[SOLVED] Iptables not Blocking

[Nrot]

Working on router box and having some problems getting iptables to drop/reject anything. It's forwarding all fine and dandy but I'd like it to have a bit of protection its' self.

Here's some info on it.

Applying table.

[Anarcho]

iptables -L doesn't print out everything. Add a "-v" (complete "iptables -L -v") to get all the information. Source and destiation just specifiy IP adresses and not interfaces.

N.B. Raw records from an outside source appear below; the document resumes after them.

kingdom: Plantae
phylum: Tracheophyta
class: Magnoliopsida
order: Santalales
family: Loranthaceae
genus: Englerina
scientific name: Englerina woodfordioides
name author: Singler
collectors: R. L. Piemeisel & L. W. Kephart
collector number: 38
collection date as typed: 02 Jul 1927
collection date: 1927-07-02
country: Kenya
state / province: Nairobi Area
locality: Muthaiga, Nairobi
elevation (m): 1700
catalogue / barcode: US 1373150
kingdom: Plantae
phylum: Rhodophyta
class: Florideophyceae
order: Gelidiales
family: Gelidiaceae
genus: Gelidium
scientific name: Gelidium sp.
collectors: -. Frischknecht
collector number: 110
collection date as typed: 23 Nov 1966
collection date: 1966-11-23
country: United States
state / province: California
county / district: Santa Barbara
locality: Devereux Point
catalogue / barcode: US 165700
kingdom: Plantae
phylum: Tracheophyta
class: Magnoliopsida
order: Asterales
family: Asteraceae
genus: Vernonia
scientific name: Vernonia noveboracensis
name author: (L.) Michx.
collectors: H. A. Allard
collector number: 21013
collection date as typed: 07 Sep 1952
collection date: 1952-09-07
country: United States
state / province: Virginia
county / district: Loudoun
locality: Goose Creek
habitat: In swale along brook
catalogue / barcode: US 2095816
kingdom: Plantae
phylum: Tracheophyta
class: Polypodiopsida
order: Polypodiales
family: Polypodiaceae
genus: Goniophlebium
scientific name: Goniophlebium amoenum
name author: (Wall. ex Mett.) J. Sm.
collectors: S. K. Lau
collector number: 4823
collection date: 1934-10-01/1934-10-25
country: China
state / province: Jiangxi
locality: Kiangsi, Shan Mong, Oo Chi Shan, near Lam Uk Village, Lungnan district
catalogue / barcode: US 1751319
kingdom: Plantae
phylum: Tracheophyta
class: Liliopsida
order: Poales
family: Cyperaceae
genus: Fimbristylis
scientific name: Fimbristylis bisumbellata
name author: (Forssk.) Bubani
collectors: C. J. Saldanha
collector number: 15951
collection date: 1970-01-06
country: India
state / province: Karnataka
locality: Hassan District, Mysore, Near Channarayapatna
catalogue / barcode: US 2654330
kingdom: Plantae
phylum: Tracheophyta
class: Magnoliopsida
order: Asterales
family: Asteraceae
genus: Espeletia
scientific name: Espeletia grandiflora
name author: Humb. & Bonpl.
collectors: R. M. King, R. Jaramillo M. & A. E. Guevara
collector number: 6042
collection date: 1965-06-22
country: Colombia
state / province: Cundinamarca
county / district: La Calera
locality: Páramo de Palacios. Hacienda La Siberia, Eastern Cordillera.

But what is the dificulty in dropping packets per default?
_________________
...it's only Rock'n'Roll, but I like it!
HOWTO:WLAN mit OpenVPN absichern | TOOL:useedit - USE-flag editor/changer

[Nrot]

What's concerning me is that even if I use -I it still allows data through. For this example say port 22 and 53. I know I can bind SSH to addresses but there's times I need away from where I'm at. I plan to have iptables protect it and have port knocking set up. But port knocking pretty pointless if the router is a open door unless I want to port knock to some internal computers.

Here's iptables -vL

[Hu]

The output from iptables-save is more useful when you are trying to examine the loaded rules, since it is designed to be a machine readable format that can recreate a perfect copy of the rules at a later time.

Could you give us an example of a packet which is being allowed that you want denied? Your rules look correct, so I suspect the test may be flawed.

Why are you only dropping the privileged ports? It would be simpler and safer to allow incoming traffic in the ESTABLISHED state, then drop any remaining traffic without regard to protocol or port.

[Nrot]

I'd have no problem switching to just allowing established traffic. I'm still trying to figure all this out...
Got forced into this a bit earlier than I had planed when my D-Link router finally died (Board discolored from heat highest external temp over 120fern). >.<
So I'm still trying to get a hold of what's going on. I have a small grasp on how to write iptable rules but nowhere where I wanted to be when I switched to using a computer and a switch.
If you could throw me a copy of what established only commands would look like I'd love to use them, and any explanation on them is greatly appreciated. Looking around on how to do that now.


Here's the first ssh packet. The rule isn't up there but iptable refuses to block when I add it or just add it with -I. This is from the lan(client) to lan(server) which I plan on keeping open but it should work for the example.

[Hu]

An appropriate rule for established connections would be iptables -A INPUT -m conntrack --ctstate ESTABLISHED -j ACCEPT. Place this high enough up that it precedes any blanket deny rules. You will need CONFIG_NETFILTER_XT_MATCH_CONNTRACK enabled in the kernel. You can compile it in or build it as a module. If you build it as a module, you may need to explicitly load it with modprobe before your firewall script can use it.

Your ssh capture is not good for demonstrating the problem, since it is allowed by the third INPUT rule. It is traffic coming in on eth0, so the action for rule 3 applies: ACCEPT. Traversal of the INPUT chain stops and the packet is accepted into the IP stack.

[Nrot]

Sorry for the delay. ATT broke... again. If it weren't for the other good internet I know of was overpriced and had bandwidth restrictions I wouldn't stay.
I got a cable written that worked but didn't like it much. So I went ahead and learned the Firewall Builder GUI. Now I've got one that works with time to read the documentation and all and figure it out.
Thanks for the idea's got some reading in on them! Just realized that the box is smart enough to realize even when try to connect to the external IP that I'm still coming from within! Never had a router do that. Somewhat nice, just worry about the spoof ability of that. Guess I'll find out sometime.